Recast the entries below as a Markdown table with the columns Number and Page line, giving each line its own row and leaving out blank lines.
------ Data in this exercise
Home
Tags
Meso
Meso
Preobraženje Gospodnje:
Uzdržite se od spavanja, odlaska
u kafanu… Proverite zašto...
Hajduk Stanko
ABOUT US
------------
## Solution:
| Number | Page line |
|---|---|
| 1 | Home |
| 2 | Tags |
| 3 | Meso |
| 4 | Meso |
| 5 | Preobraženje Gospodnje: |
| 6 | Uzdržite se od spavanja, odlaska |
| 7 | u kafanu… Proverite zašto... |
| 8 | Hajduk Stanko |
| 9 | ABOUT US |